Map applications provide the primary user interface for GIS
Map applications provide the primary user interface for GIS

GIS users work with interactive maps. There is a series of GIS map applications that provide the primary interfaces through which users work with ArcGIS. Map documents (ArcMap MXDs) and ArcGIS Web Maps are used to encapsulate maps that are used and shared across these applications.

Many kinds of GIS map applications

GIS maps provide the primary user interface for many GIS applications. Users can point to map features to display information about them, discover new relationships, perform editing and analysis, and efficiently communicate results using geographic views.

A number of alternative GIS map applications can be deployed in various application frameworks to support many types of users and tasks. They include the following:

Professional GIS maps

ArcGIS Desktop users (users of ArcView, ArcEditor, ArcInfo, and often custom ArcGIS Engine applications) employ a rich set of mapping applications, such as ArcMap, to perform their daily work. ArcGIS Desktop provides professional GIS applications for map authoring and map use, working with 3D scenes and globes, data compilation, running GIS analysis, and publishing GIS information products for use by others in your organization.

The three primary map applications in ArcGIS Desktop

Typical tasks in professional GIS map applications include these:

  • Author maps.
  • Edit data.
  • Perform spatial analysis.
  • Visualize results.
  • Animate geographic information.
  • Chart data.
  • Publish and share as desktop maps, Web maps, and ArcGIS Explorer maps.
  • Print maps.

Web maps

Web maps are used by a wide-ranging audience from citizens to field-workers, operations staff, managers, and executives and are published in concert with ArcGIS Server. Web GIS applications have a user experience much like many of the consumer Web maps such as Google Maps and Microsoft Bing Maps.

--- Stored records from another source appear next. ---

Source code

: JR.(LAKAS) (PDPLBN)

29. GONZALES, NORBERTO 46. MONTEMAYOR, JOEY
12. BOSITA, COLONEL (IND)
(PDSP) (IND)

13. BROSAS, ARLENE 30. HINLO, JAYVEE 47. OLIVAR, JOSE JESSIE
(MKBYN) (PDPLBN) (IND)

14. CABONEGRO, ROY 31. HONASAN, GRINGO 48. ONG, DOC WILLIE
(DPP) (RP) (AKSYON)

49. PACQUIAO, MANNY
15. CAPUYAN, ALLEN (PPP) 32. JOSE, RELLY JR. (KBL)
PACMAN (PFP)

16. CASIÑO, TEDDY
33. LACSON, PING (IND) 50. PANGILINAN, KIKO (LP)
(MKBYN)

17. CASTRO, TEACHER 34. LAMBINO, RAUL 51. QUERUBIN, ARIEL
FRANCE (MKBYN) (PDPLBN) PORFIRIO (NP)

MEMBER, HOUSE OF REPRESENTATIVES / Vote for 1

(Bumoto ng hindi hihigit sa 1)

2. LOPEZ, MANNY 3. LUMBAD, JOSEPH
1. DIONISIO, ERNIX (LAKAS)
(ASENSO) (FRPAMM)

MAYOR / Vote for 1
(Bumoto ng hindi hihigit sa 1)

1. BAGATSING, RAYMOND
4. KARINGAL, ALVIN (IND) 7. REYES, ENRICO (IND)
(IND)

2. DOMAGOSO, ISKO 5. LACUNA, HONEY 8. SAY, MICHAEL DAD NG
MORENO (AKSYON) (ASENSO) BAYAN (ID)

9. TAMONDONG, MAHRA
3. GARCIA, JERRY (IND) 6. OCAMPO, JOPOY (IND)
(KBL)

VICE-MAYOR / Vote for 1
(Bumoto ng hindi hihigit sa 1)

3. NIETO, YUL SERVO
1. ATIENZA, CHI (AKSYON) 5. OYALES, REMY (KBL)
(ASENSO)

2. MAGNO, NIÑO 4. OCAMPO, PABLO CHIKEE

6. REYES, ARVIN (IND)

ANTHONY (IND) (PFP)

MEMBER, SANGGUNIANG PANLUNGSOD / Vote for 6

You can create and share your own custom Web map applications powered by powerful, back-end map and geoservices hosted by ArcGIS Server. You can easily combine (that is, mash up) Web maps with one another.

Web applications

A number of application program interfaces (APIs) are available for building and deploying Web maps with ArcGIS: JavaScript, Adobe Flex, and Microsoft Silverlight. Web mapping applications are useful for combining information from a range of Web maps and GIS servers.

Example of a Web application built using the JavaScript API for ArcGIS

Parcels for Riverside County, California, mashed up with Microsoft Bing™ Maps

Riverside County, California, parcels mashed up with Google Maps™

Here is a list of some typical tasks that are used in custom applications:

  • Map use with focused tasks—identify, query, summarize, and so on
  • Simple editing (for example, enabling citizens to compile and share their their own information as a member of a community)
  • Attribute and forms-based updates
  • Access to status maps (situational awareness)
  • Fusion of information from multiple servers

ArcGIS Explorer

ArcGIS Explorer is a free application from ESRI that you can share with any of your users. Explorer is used to build interactive Web maps that provide 2D and 3D views of geographic information. These GIS maps can integrate many information sets. ArcGIS Explorer typically relies on ArcGIS Web and other Web services (KML, WMS, and so forth), but can also use local datasets.

An example of an ArcGIS Explorer map

Here are some ArcGIS Explorer characteristics:

  • It can access any 2D or 3D basemap published using ArcGIS Server along with the ability to overlay just about any GIS service (KML, OGC, Bing, and others).
  • It supports advanced GIS tasks and access to geoprocessing services.
  • The ArcGIS Explorer presentation mode is very effective at using maps and GIS to tell stories and communicate with and visualize your community.
  • It helps users answer many questions that go beyond simple Web mapping:
    • Where are my customers?
    • Where should I put new stores or facilities?
    • Who is impacted by this emergency? Where are the first responders? Where are the vulnerable populations, and how many are there? Where are the elderly who are affected? The children? Where should we place evacuation centers?
    • What is the best way to respond to a power outage? Can we pinpoint the outage location?
    • What are the most congested traffic areas of a city?
    • What is the projected tax base for land parcels under this proposed plan alternative?
    • What is the environmental impact of a new development?
    • What is the air quality impact on children near major roads?
    • What happens if the water level rises one meter?
  • It's free to download and use.

Mobile GIS applications

The wide adoption of mobile wireless devices (advances in cell phones) and the universal use of the Global Positioning System (GPS) are fueling the growth in mobile GIS. ArcGIS includes mobile capabilities that work on wireless devices (using the mobile Web) as well as devices with advanced GPS capabilities for field data collection and mapping applications. Mobile wireless appliances use standard Web map frameworks, while Tablet PCs and professional GPS devices use special maps that you can take to the field on your mobile appliance using ArcGIS Mobile technologies.